= Screening (tactical) =

Military tactic

Screening is a military tactic in which a "screening force" (sometimes referred to as a "security force," or "guard force") provides early warning and reconnaissance to a main force or unit. Screening units are usually smaller and more mobile than units of the main body. They also detect and harass the enemy's own screening and reconnaissance units, hide the main body’s strength and location, and delay enemy advance. Screening forces generally avoid becoming decisively engaged.

Screening may be utilized in all warfare domains; on the ground, on the sea, in the air, in space, and in cyberspace.

==Details==

Screening forces are generally used to hide the nature, strength, and disposition of a friendly military force; to counter enemy screening units; to provide early warning of enemy approach; impede and demoralize the enemy forces with harassing fire; and to report on the enemy. Screening may be accomplished by any units or personnel assigned to do so on an ad hoc basis or by entities which, at least in part, specialize in screening, such as skirmishers, light infantry, and light cruisers (in naval warfare). Screening forces may be highly mobile, they may establish more static pickets or outposts, or they may utilize both tactics. Screening forces generally avoid becoming decisively engaged.
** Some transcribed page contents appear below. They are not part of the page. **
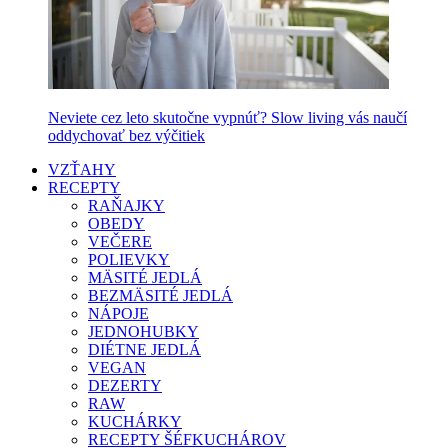
Neviete cez leto skutočne vypnúť? Slow living vás naučí
oddychovať bez výčitiek
VZŤAHY
RECEPTY
RAŇAJKY
OBEDY
VEČERE
POLIEVKY
MÄSITÉ JEDLÁ
BEZMÄSITÉ JEDLÁ
NÁPOJE
JEDNOHUBKY
DIÉTNE JEDLÁ
VEGAN
DEZERTY
RAW
KUCHÁRKY
RECEPTY ŠÉFKUCHÁROV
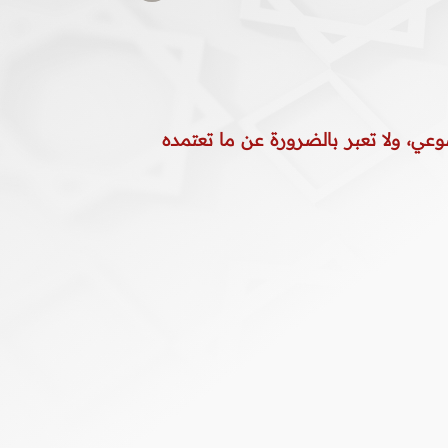
وعي، ولا تعبر بالضرورة عن ما تعتمده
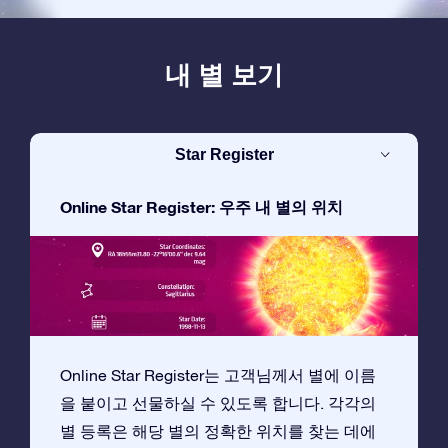
내 별 보기
Star Register
Online Star Register: 우주 내 별의 위치
Online Star Register는 고객님께서 별에 이름
을 붙이고 선물하실 수 있도록 합니다. 각각의
별 등록은 해당 별의 정확한 위치를 찾는 데에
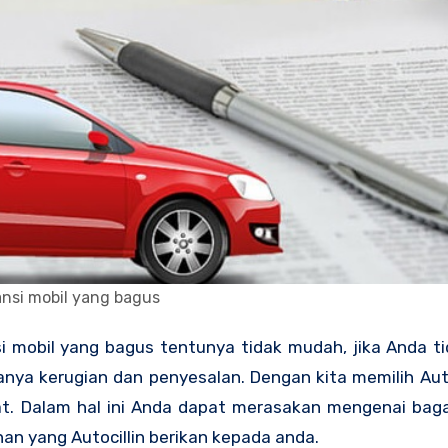
nsi mobil yang bagus
si mobil yang bagus
tentunya tidak mudah, jika Anda t
ya kerugian dan penyesalan. Dengan kita memilih Auto
t. Dalam hal ini Anda dapat merasakan mengenai bag
n yang Autocillin berikan kepada anda.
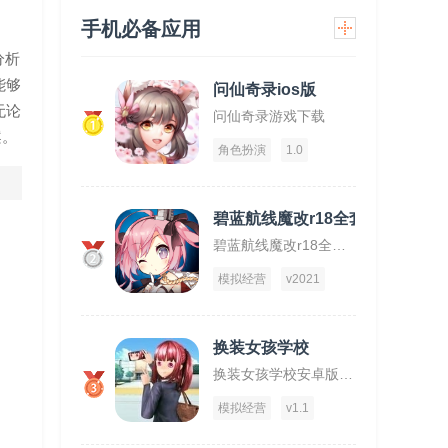
手机必备应用
分析
能够
问仙奇录ios版
无论
问仙奇录游戏下载
1
案。
角色扮演
1.0
碧蓝航线魔改r18全套补丁破解版
碧蓝航线魔改r18全套补丁破解版下载
2
模拟经营
v2021
换装女孩学校
换装女孩学校安卓版下载
3
模拟经营
v1.1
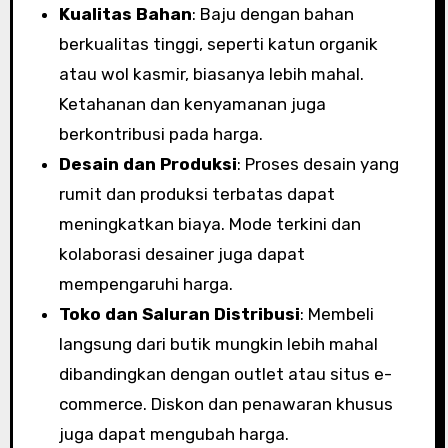
Kualitas Bahan
: Baju dengan bahan
berkualitas tinggi, seperti katun organik
atau wol kasmir, biasanya lebih mahal.
Ketahanan dan kenyamanan juga
berkontribusi pada harga.
Desain dan Produksi
: Proses desain yang
rumit dan produksi terbatas dapat
meningkatkan biaya. Mode terkini dan
kolaborasi desainer juga dapat
mempengaruhi harga.
Toko dan Saluran Distribusi
: Membeli
langsung dari butik mungkin lebih mahal
dibandingkan dengan outlet atau situs e-
commerce. Diskon dan penawaran khusus
juga dapat mengubah harga.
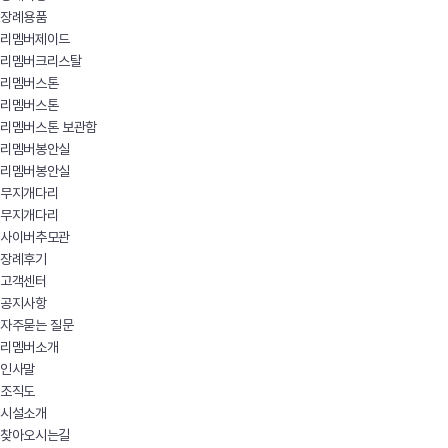
장례용품
리멤버제이드
리멤버크리스탈
리멤버스톤
리멤버스톤
리멤버스톤 보관함
리멤버봉안실
리멤버봉안실
무지개다리
무지개다리
사이버추모관
장례후기
고객센터
공지사항
자주묻는 질문
리멤버소개
인사말
조직도
시설소개
찾아오시는길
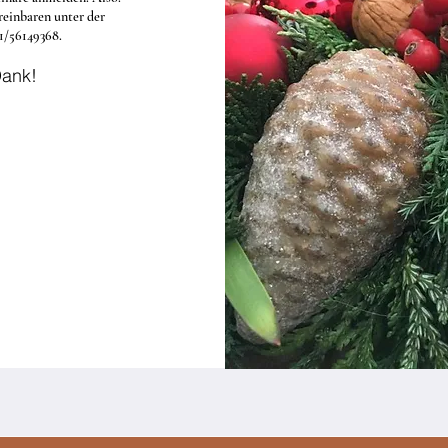
reinbaren unter der
/56149368.
Dank!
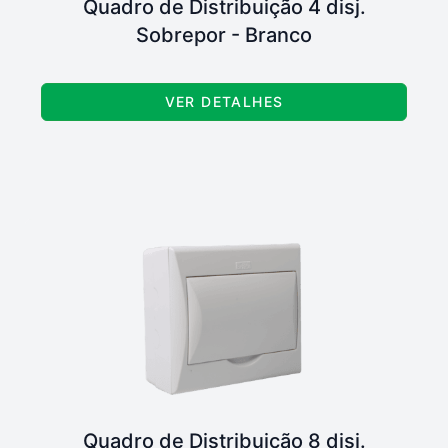
Quadro de Distribuição 4 disj.
Sobrepor - Branco
VER DETALHES
Quadro de Distribuição 8 disj.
Screening doctrines have varied over time and by nation, but such forces are generally lightly armed and armoured, and it is neither expected nor generally desired that they become decisively engaged with the enemy. Screening forces may re-join the main body when their tasks are complete or they may continue to operate on and around the fringes of the enemy's lines and flanks.

Screening was heavily utilized in "traditional" symmetric warfare, with light infantry and light cavalry typically screening the main body of an advancing army. In modern warfare, screening may be performed by armoured cars, light tanks, infantry fighting vehicles, drones, and helicopters. Electronic warfare is additionally considered a modern screening ability.

Screening forces are distinct from covering forces; while the former are typically lightly armed and only expected to harass the enemy, the latter may have the capability to fully engage enemy forces, at least for a time.

A screening force is deployed over an extended area, to the rear and flanks of the main force, rather than to the front. The screening force's minimal tasks enable it to have a wide frontage. The "screen line" is the axis along which the screening unit is providing security. Aerial assets are used when ground assets cannot keep pace with the main body.